WORK TO COMPLETE: Every line of the records below that holds the word "Page" should be copied out.

DATA EXTRACT:

□ □ □ □ □

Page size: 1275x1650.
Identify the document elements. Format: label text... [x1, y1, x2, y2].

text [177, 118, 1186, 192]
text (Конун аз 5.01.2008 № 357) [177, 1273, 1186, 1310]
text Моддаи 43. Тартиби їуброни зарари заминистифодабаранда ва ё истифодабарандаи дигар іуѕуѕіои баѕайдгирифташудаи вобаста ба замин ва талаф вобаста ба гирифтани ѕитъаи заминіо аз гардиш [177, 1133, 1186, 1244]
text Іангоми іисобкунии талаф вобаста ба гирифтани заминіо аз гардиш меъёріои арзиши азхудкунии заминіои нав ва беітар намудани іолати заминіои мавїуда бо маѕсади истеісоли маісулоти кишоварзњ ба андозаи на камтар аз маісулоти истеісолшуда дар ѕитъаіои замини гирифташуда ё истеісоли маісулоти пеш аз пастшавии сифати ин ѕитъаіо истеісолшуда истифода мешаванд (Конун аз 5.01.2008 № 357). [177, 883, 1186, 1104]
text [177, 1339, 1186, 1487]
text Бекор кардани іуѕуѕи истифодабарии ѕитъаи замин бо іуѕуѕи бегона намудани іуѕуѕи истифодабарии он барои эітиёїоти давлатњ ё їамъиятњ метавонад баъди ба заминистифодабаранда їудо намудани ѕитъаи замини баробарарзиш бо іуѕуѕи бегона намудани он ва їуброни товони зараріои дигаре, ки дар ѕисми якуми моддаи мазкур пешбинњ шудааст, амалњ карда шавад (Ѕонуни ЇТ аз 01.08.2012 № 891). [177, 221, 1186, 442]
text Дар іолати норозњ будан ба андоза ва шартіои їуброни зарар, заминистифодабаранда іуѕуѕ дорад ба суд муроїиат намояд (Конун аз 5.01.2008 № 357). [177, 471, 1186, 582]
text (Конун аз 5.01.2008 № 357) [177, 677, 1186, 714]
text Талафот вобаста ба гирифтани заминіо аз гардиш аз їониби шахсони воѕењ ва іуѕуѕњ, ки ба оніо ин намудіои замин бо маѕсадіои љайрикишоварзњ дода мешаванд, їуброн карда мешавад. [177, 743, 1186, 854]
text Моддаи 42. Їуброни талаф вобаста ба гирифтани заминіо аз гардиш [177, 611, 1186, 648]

□ □ □ □ □

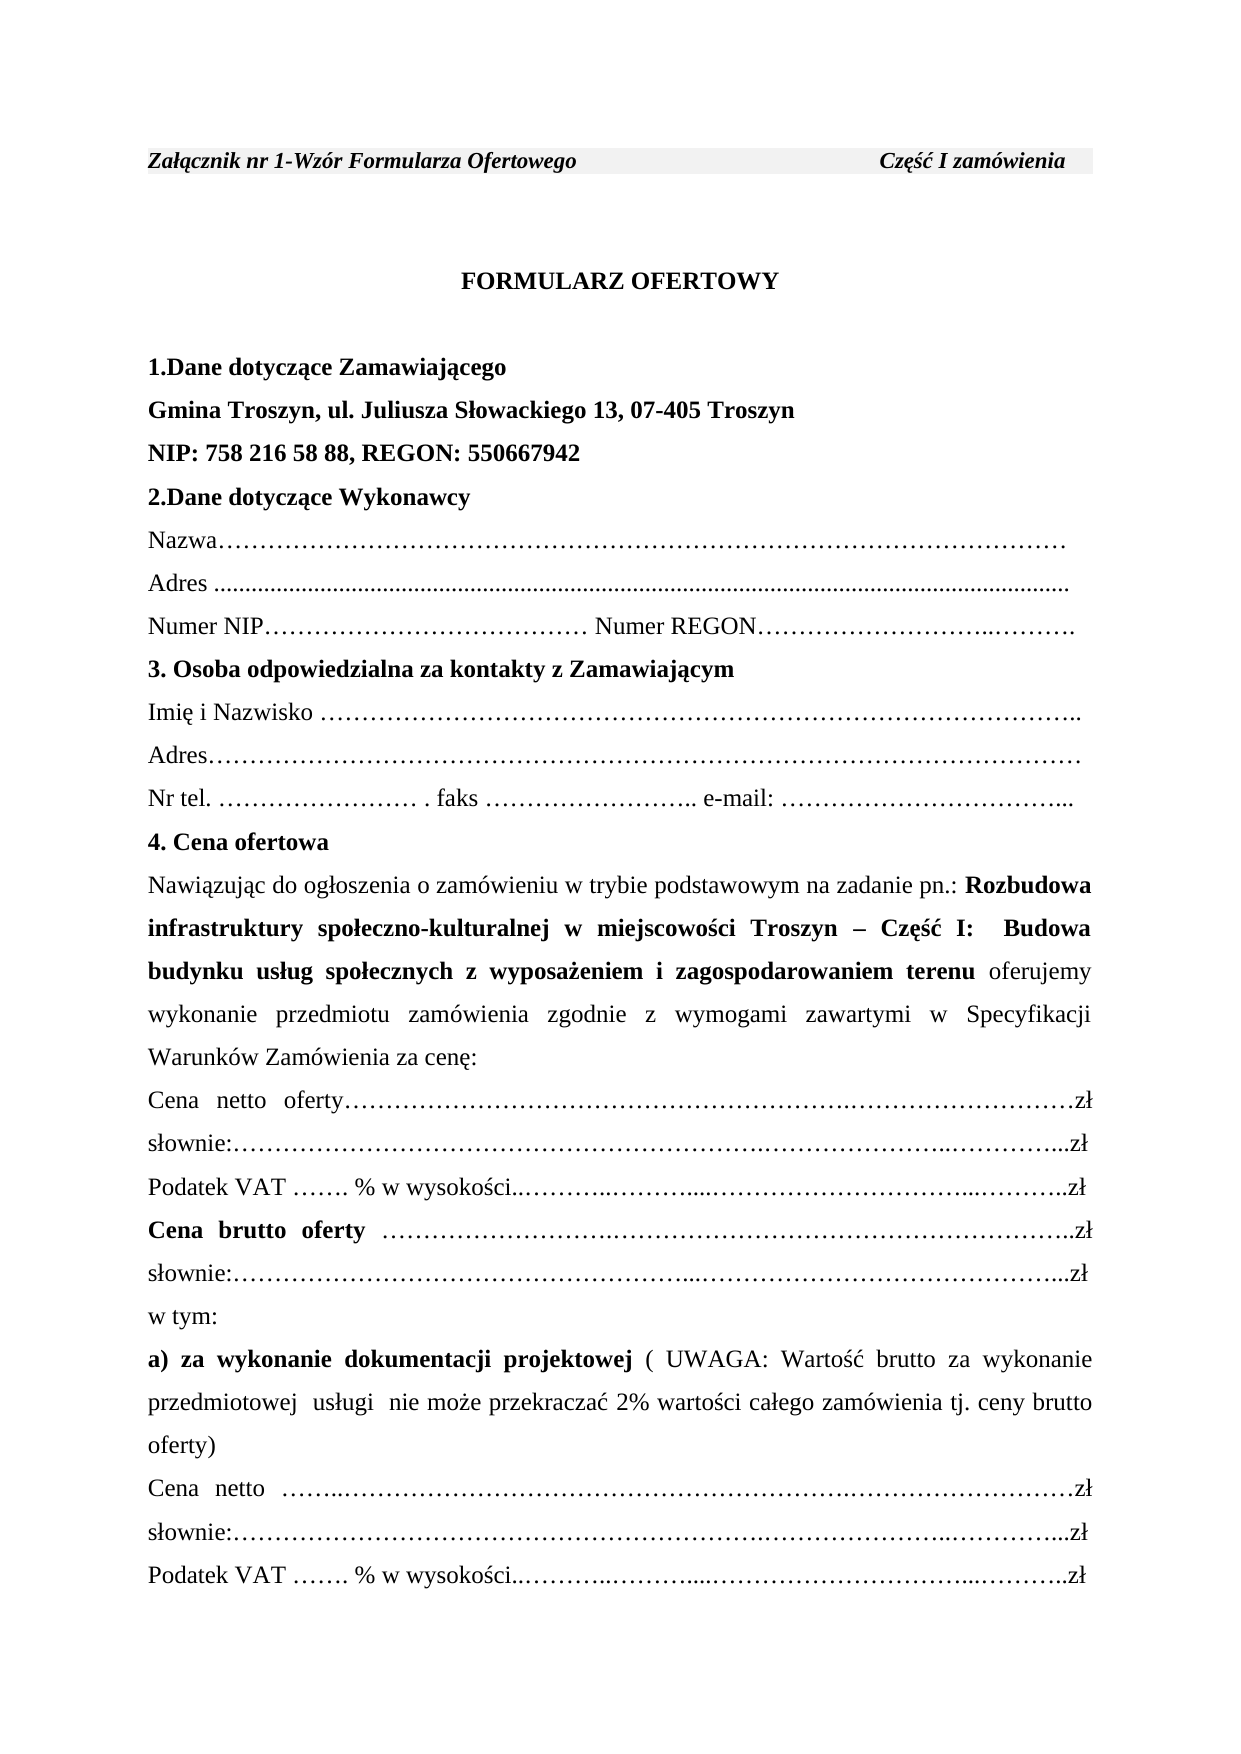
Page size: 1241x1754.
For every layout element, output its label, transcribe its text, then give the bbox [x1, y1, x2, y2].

□ □ □ □ □

EXERCISE RESPONSE:
Page size: 1275x1650.
Page size: 1241x1754.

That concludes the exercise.